|For Immediate Release
Contact: John Miller 434.220.9023
|January 5, 2012
Water is a precious commodity to firefighters, who know how to make a little go a long way. Water to fight wildfires or structural fires initially comes from fire department tankers or sidewalk fire hydrants, but additional sources are often needed to sustain operations. Firefighters in rural areas use “dry fire hydrants” to make use of local water sources. The Department of Fire Programs (VDFP) and the Department of Forestry (VDOF) work together to make sure firefighters have access to this community resource.
Though it sounds like a contradiction in terms, dry fire hydrants are a real and valuable tool for firefighters. A dry fire hydrant is a non-pressurized pipe system permanently installed in existing lakes, ponds and streams that provides a suction supply of water to a fire department truck. These vehicles attach hoses to a dry fire hydrant and pump water out for use at a fire.
Communities can apply now for grant funding from VDOF to add a dry fire hydrant to their area. Last year, more than 30 applications were approved; 20 counties will have a dry fire hydrant installed or repaired under the program. The number of grant requests far exceeds the number that can be approved with the available funding.
“The dry fire hydrant provides a more reliable connection between fire department equipment and a body of water,” said John Miller, VDOF director of resource protection. “The location of these dry fire hydrants undoubtedly reduces travel time, which in turn provides firefighters with a better chance to save more lives and property.”
Virginia’s Dry Fire Hydrant Grant Program is funded by the General Assembly through the Virginia Fire Programs Fund.
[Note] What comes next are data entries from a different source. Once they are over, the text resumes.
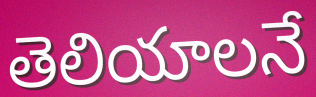
తెలియాలనే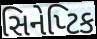
સિનેપ્ટિકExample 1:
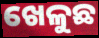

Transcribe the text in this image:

ଖେଳୁଛ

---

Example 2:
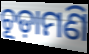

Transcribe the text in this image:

ଚୂଡ଼ାମଣି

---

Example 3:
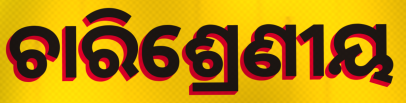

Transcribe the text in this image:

ଚାରିଶ୍ରେଣୀୟ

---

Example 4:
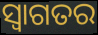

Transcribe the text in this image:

ସ୍ଵାଗତର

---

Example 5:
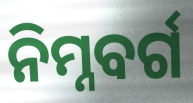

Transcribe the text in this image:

ନିମ୍ନବର୍ଗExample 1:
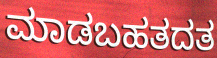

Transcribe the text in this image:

ಮಾಡಬಹತದತ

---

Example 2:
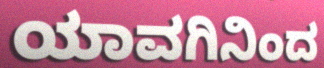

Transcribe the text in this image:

ಯಾವಗಿನಿಂದ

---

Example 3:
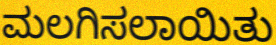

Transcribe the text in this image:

ಮಲಗಿಸಲಾಯಿತು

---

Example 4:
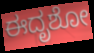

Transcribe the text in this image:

ಈದೃಶೋ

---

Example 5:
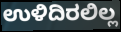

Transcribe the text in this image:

ಉಳಿದಿರಲಿಲ್ಲ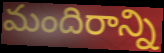
మందిరాన్ని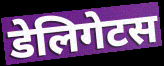
डेलिगेटस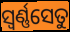
ସ୍ଵର୍ଣ୍ଣସେତୁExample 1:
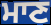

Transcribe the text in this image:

ਮਾਣ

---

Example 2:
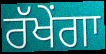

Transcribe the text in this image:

ਰੱਖੇਂਗਾ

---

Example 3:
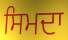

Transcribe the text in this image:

ਸਿਮਦਾ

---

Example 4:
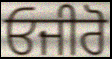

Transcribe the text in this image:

ਓਜੀਰੋ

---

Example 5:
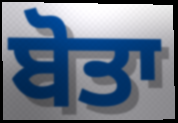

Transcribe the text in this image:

ਬੋਤਾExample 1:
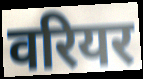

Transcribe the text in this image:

वरियर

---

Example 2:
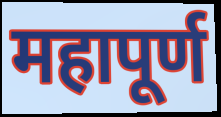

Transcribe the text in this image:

महापूर्ण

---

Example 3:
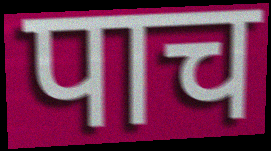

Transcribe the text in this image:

पाच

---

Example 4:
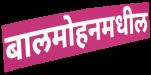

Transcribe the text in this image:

बालमोहनमधील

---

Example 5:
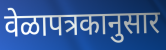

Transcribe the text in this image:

वेळापत्रकानुसार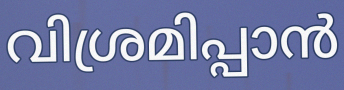
വിശ്രമിപ്പാൻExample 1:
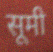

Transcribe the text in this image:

सूमी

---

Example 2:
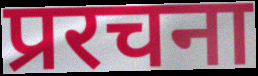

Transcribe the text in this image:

प्ररचना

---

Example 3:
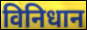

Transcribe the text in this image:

विनिधान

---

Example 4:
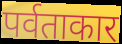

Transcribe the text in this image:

पर्वताकार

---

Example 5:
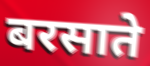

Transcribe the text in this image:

बरसातेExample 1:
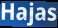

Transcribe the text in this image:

Hajas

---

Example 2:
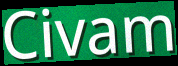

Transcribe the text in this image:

VDOF administers the annual program’s $100,000 allocation, ensuring 100-percent of it goes into the installation or repair of hydrants. To date, the program has provided 1,568 dry fire hydrants to communities across the Commonwealth. Virginia’s first dry fire hydrant was installed at the Atlantic Fire Department in Accomack County in 1988.
The Dry Fire Hydrant Grant Program application deadline is March 31. For more information on Dry Fire Hydrants, visit www.dof.virginia.gov/fire/dry-hydrant.htm
The Virginia Department of Forestry protects and develops healthy, sustainable forest resources for Virginians. Headquartered in Charlottesville, the Agency has forestry staff members assigned to every county to provide citizen service and public safety protection across the Commonwealth. VDOF is an equal opportunity provider.
With nearly 16 million acres of forestland and more than 144,000 Virginians employed in forestry, forest products and related industries, Virginia forests provide more than $27.5 Billion annually in benefits to the Commonwealth.